Our South America Adventure - Day 3 Sacred Valley

Today was another great day in Peru! We got an early start, we had to get all packed up, showered, and breakfasted by 8:00 when Luis picked us up. We were so impressed by the Hilton Garden Inn and were sad to leave. 

Our first stop with Luis was the same church we visited yesterday with panoramic views of Cusco. The Plaza de Armas is exquisite from above. We also drove a little longer to see a really beautiful landscape view. Parents were in a rush to get their kids to school. We’ve seen this same scene in several countries (including our own). It’s nice to see such a collective human experience in the morning rush. 



Our next stop was Q'enco Inca, a labyrinth used by the Incas for astrology, alter worship, and mummification. This was a fascinating location - interestingly, multiple ancient cultures used mummification as a way to worship and preserve their dead. The Spaniards “disappeared” all of the mummies during their conquest, so there aren’t any remaining. The Spaniards also replaced several worship practices with their own Christian practices as a way to convert the Incas (i.e. the Incas did a parade of mummies to worship their dead and the Spaniards replaced that with a parade of saints). The conquests really just make me angry for how much culture they stole from the world due to their own greed. 






We then started driving towards the Sacred Valley. We stopped for coffee at a gorgeous panoramic view of the river and a valley where they grow corn. Different valleys are used for different crops, but their main crops are quinoa, corn, potatoes, and beans. Coffee with a view is not a bad way to spend some time in the morning. And the altitude has definitely been making us tired, so we were grateful for a pick-me-up. 







Our next stop was Pisaq. This was used for agriculture to grow crops in the mountains. The Incas were incredibly smart to develop the technology to grow crops on mountains and at higher altitudes. They also had a guard tower and places for the workers to live. We walked all over the mountain, which was challenging at altitude - we took it slow and took breaks. Our legs were strong enough, but our heart rates spiked way faster than normal. Fortunately, with breaks, we were able to bring our heart rates down pretty quickly and continue up the mountain. Altitude is no joke. Side note - we are taking prescription acetazolamide to help with altitude sickness. I have experienced super mild side effects (random toe tingling), but Eric has near-constant foot tingles. Overall, we both feel it’s worth it to avoid altitude sickness, which aside from general fatigue, we have not experienced. 
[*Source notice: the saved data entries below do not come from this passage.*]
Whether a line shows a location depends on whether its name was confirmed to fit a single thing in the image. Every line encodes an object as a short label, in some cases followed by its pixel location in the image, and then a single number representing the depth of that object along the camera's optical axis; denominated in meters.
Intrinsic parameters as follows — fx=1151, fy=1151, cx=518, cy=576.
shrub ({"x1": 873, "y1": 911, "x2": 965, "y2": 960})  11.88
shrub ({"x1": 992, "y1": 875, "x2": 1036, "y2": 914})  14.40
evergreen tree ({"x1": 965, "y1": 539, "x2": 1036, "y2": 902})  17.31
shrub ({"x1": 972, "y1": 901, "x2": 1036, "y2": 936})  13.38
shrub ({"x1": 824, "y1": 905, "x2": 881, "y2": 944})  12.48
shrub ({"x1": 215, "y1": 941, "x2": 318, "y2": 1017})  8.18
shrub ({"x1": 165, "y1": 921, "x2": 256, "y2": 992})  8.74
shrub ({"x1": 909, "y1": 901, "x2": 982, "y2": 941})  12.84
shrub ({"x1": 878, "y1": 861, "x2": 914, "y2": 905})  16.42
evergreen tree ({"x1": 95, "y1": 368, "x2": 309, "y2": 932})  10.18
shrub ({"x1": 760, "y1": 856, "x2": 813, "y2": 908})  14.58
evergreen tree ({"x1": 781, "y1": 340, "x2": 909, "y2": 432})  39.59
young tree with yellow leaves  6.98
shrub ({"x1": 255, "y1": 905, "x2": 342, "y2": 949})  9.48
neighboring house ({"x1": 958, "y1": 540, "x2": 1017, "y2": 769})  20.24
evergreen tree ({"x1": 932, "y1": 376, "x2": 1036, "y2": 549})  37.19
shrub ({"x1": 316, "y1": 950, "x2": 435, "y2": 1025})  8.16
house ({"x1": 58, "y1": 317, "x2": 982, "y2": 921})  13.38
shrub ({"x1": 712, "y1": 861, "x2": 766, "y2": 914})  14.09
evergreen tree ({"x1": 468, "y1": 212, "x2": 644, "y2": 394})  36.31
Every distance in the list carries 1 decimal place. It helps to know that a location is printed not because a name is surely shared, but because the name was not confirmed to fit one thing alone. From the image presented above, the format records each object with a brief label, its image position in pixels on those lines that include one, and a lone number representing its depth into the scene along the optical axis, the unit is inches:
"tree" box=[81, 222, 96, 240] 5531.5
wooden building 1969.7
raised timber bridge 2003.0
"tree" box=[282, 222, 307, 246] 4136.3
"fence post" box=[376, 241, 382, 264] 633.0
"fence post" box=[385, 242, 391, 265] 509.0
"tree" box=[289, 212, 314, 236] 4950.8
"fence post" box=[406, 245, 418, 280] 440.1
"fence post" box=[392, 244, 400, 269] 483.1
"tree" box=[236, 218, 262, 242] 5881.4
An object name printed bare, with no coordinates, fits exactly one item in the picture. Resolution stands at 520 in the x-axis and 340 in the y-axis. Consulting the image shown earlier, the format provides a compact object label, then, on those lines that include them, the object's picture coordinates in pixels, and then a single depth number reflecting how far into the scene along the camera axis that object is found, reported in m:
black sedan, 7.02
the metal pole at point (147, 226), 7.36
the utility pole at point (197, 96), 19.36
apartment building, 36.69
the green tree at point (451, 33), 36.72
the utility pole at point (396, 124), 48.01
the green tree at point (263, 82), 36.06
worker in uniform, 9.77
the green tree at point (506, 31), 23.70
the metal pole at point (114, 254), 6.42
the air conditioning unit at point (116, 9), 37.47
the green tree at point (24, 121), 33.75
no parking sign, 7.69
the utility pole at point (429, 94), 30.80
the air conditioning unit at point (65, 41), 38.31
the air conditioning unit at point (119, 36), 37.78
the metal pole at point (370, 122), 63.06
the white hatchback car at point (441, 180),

We also saw the most extensive Inca cemetery, which would have housed over 5,000 mummies in holes in the mountain. Unfortunately, these were also “disappeared” by the Spaniards. The thought of an eternal viewing makes me very uncomfortable - I really dislike seeing mummies in museums. However, I do think that the technology used to bury the dead is interesting and helps us learn about ancient civilizations. Unfortunately, we aren’t able to learn more about this. 


Inca steps



After Pisaq we headed towards Ollantaytambo with a stop at an Inca Museum to see what an ancient statue would have looked like. We also stopped en route by a local house. Here we played Juego de Sapo (kind of like the Peruvian version of cornhole) and saw a traditional kitchen, including the Guinea pigs this family was raising to sell or eat. 






When we arrived at Ollantaytambo we stopped for lunch at a local restaurant. Eric tried alpaca, while I ate trout. They were both delicious. After lunch, we walked through town. Ollantaytambo is still very much an Inca town. Although the roads have been rebuilt, they are designed after the ancient roads the Incas would have used. The buildings and houses are also modeled after their designs. The town square, however, is distinctively Spanish. Nearly every city in their conquered territory had a town square. Most had a church, however, Ollantaytambo's church is a few blocks away. 

We walked through the town and saw the canals that serve as water drains next to the roads. It was fascinating. We ended up hiking to some granaries. The mountains around here are very windy, so it was a great place to dry grain. The hike was pretty brutal, but the views were worth it. 









After the granary, we stopped by a local hotel to enjoy their peaceful courtyard. It was a great place to spend a few minutes. Luis then walked us to our hotel, where we checked in and then went exploring on our own. There wasn’t a lot to do, but we enjoyed the walk and stopped at a local place to get empanadas and hot chocolate for dinner. The hot chocolate was amazing - not too sweet, but extremely decadent and rich. After dinner, we returned to our hotel and called it a night!